## Data excerpts
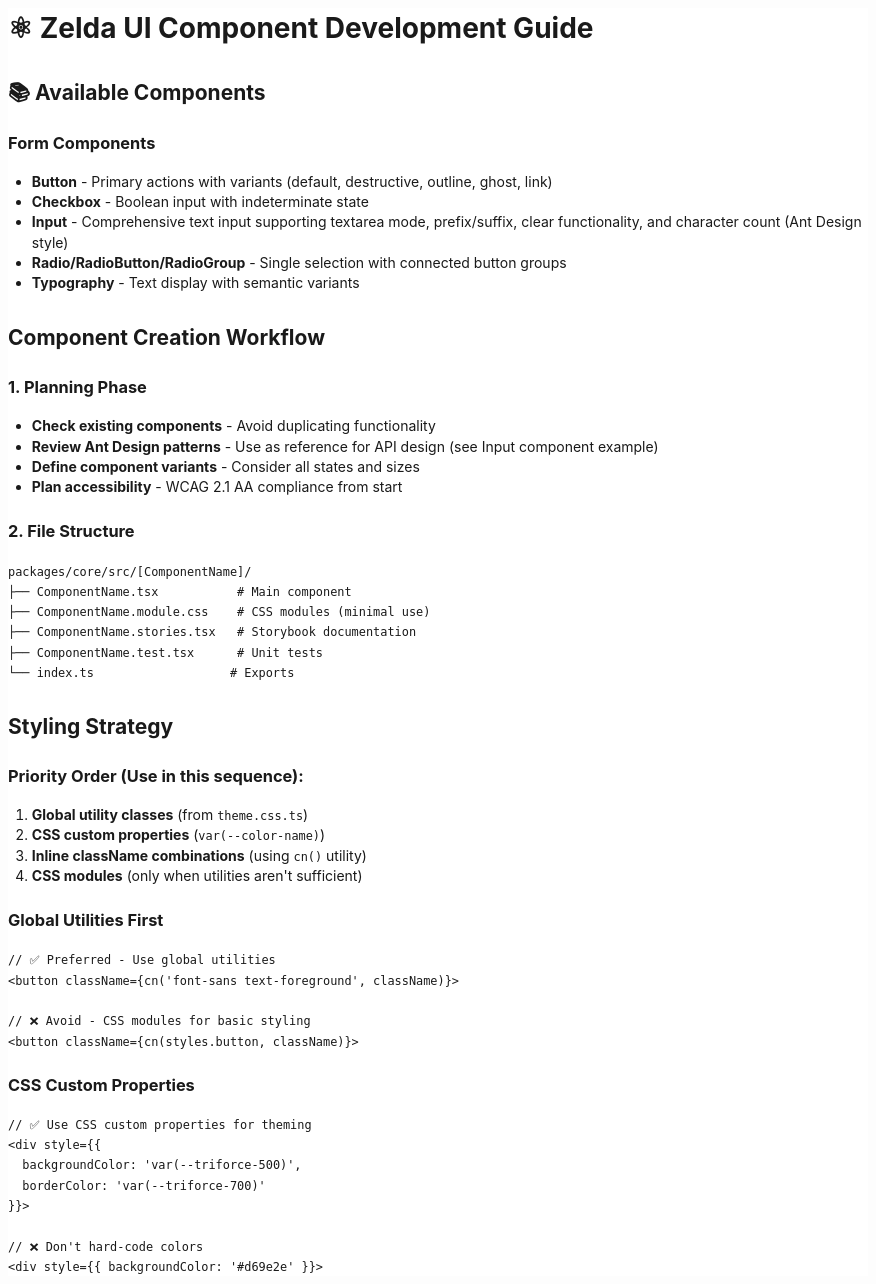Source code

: # ⚛️ Zelda UI Component Development Guide

## 📚 Available Components

### Form Components
- **Button** - Primary actions with variants (default, destructive, outline, ghost, link)
- **Checkbox** - Boolean input with indeterminate state
- **Input** - Comprehensive text input supporting textarea mode, prefix/suffix, clear functionality, and character count (Ant Design style)
- **Radio/RadioButton/RadioGroup** - Single selection with connected button groups
- **Typography** - Text display with semantic variants

## Component Creation Workflow

### 1. Planning Phase
- **Check existing components** - Avoid duplicating functionality
- **Review Ant Design patterns** - Use as reference for API design (see Input component example)
- **Define component variants** - Consider all states and sizes
- **Plan accessibility** - WCAG 2.1 AA compliance from start

### 2. File Structure
```
packages/core/src/[ComponentName]/
├── ComponentName.tsx           # Main component
├── ComponentName.module.css    # CSS modules (minimal use)
├── ComponentName.stories.tsx   # Storybook documentation
├── ComponentName.test.tsx      # Unit tests
└── index.ts                   # Exports
```

## Styling Strategy

### Priority Order (Use in this sequence):
1. **Global utility classes** (from `theme.css.ts`)
2. **CSS custom properties** (`var(--color-name)`)
3. **Inline className combinations** (using `cn()` utility)
4. **CSS modules** (only when utilities aren't sufficient)

### Global Utilities First
```tsx
// ✅ Preferred - Use global utilities
<button className={cn('font-sans text-foreground', className)}>

// ❌ Avoid - CSS modules for basic styling
<button className={cn(styles.button, className)}>
```

### CSS Custom Properties
```tsx
// ✅ Use CSS custom properties for theming
<div style={{ 
  backgroundColor: 'var(--triforce-500)',
  borderColor: 'var(--triforce-700)' 
}}>

// ❌ Don't hard-code colors
<div style={{ backgroundColor: '#d69e2e' }}>
```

## Work instructions
Please set the records down again exactly as written. The pictures should not be included.

## Output for this task
Source code

: # ⚛️ Zelda UI Component Development Guide

## 📚 Available Components

### Form Components
- **Button** - Primary actions with variants (default, destructive, outline, ghost, link)
- **Checkbox** - Boolean input with indeterminate state
- **Input** - Comprehensive text input supporting textarea mode, prefix/suffix, clear functionality, and character count (Ant Design style)
- **Radio/RadioButton/RadioGroup** - Single selection with connected button groups
- **Typography** - Text display with semantic variants

## Component Creation Workflow

### 1. Planning Phase
- **Check existing components** - Avoid duplicating functionality
- **Review Ant Design patterns** - Use as reference for API design (see Input component example)
- **Define component variants** - Consider all states and sizes
- **Plan accessibility** - WCAG 2.1 AA compliance from start

### 2. File Structure
```
packages/core/src/[ComponentName]/
├── ComponentName.tsx           # Main component
├── ComponentName.module.css    # CSS modules (minimal use)
├── ComponentName.stories.tsx   # Storybook documentation
├── ComponentName.test.tsx      # Unit tests
└── index.ts                   # Exports
```

## Styling Strategy

### Priority Order (Use in this sequence):
1. **Global utility classes** (from `theme.css.ts`)
2. **CSS custom properties** (`var(--color-name)`)
3. **Inline className combinations** (using `cn()` utility)
4. **CSS modules** (only when utilities aren't sufficient)

### Global Utilities First
```tsx
// ✅ Preferred - Use global utilities
<button className={cn('font-sans text-foreground', className)}>

// ❌ Avoid - CSS modules for basic styling
<button className={cn(styles.button, className)}>
```

### CSS Custom Properties
```tsx
// ✅ Use CSS custom properties for theming
<div style={{ 
  backgroundColor: 'var(--triforce-500)',
  borderColor: 'var(--triforce-700)' 
}}>

// ❌ Don't hard-code colors
<div style={{ backgroundColor: '#d69e2e' }}>
```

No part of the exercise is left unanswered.